Seven years ago, Cheyenne Sharma flew from the South American country of Surinam to Trinidad with a final destination of Toronto.

The single mother of Ojibwe ancestry had with her a suitcase, the lining of which contained a little under two kilograms of cocaine with an estimated street value of $130,000.

The then 20-year-old pleaded guilty to importing cocaine. Because of her Indigenous heritage and as a member of the Saugeen First Nation, a Gladue report was prepared. Gladue refers to the 1999 Supreme Court of Canada ruling, which establishes factors that courts must take into account when sentencing Indigenous offenders.

Sharma’s grandmother attended residential school. Her mother spent time in foster care, and when Sharma was five years old she witnessed her father be handcuffed and returned to Trinidad where he was convicted of murder.

Her teen years included being raped at 13 by two men, working as a prostitute at 15, and attempted suicide, and a pregnancy at 17.

At age 20 with a young daughter, Sharma was behind on the rent and desperate to stave off homelessness. Her boyfriend offered her $20,000 to take the “vacation.”

“I said OK because I didn’t have any way to get the money to pay off my bills and it needed to be paid or else me and my daughter would have gone homeless and I couldn’t let that happen,” she told a Gladue caseworker.

Her lawyer asked for a conditional sentence, a type of sentencing introduced in 1996 that allow offenders to serve their time in the community under strict conditions.

That 1996 law listed several charges where conditional sentences are not eligible, including cocaine importation.

Her lawyer also put forth Charter challenges under sections 7 and 15. Section 7 guarantees everyone the right to life, liberty and security of the person, while section 15 guarantees the right to equal treatment before the law.

The Ontario Superior Court judge agreed that Sharma was not eligible for a conditional sentence and rejected the Charter challenges. She appealed, and the Court of Appeal for Ontario granted her appeal, finding the sentencing judge erred in his rejection of the section 15 argument.

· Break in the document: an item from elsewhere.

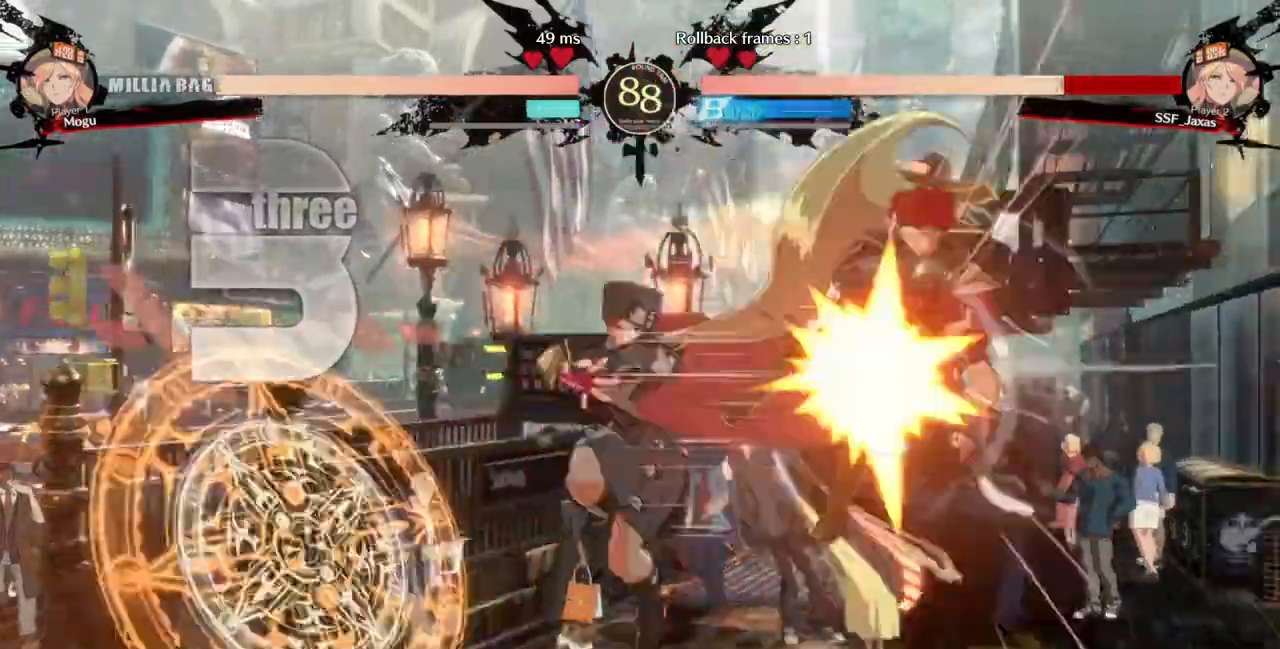
{"dt_ms": 500, "buttons": ["SQUARE", "TRIANGLE", "DPAD_RIGHT"]}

“The impugned provisions denied the benefit of a conditional sentence in a manner that had the effect of reinforcing, perpetuating or exacerbating the disadvantage of Aboriginal offenders, and were therefore contrary to section 15 of the Charter,” the appeal court found.

Good news for Sharma, right? Not so fast. Crown appealed that decision to the Supreme Court of Canada, and in a split 5-4 decision issued last Friday (Nov. 4), the majority overturned the appeal court decision and reinstated the 18-month sentence.

Writing for a majority of the judges, Justices Russell Brown and Malcolm Rowe said there was no section 15 Charter violation.

“The majority noted that although the crisis of Indigenous incarceration is undeniable, Ms. Sharma did not demonstrate that the challenged provisions created or contributed to a disproportionate impact on Indigenous offenders, compared to non‑Indigenous offenders,” according to an SCC summary of the case.

All court decisions are precedents for the future, particularly Supreme Court of Canada ones, so this is an important decision related to Indigenous offenders and the charter.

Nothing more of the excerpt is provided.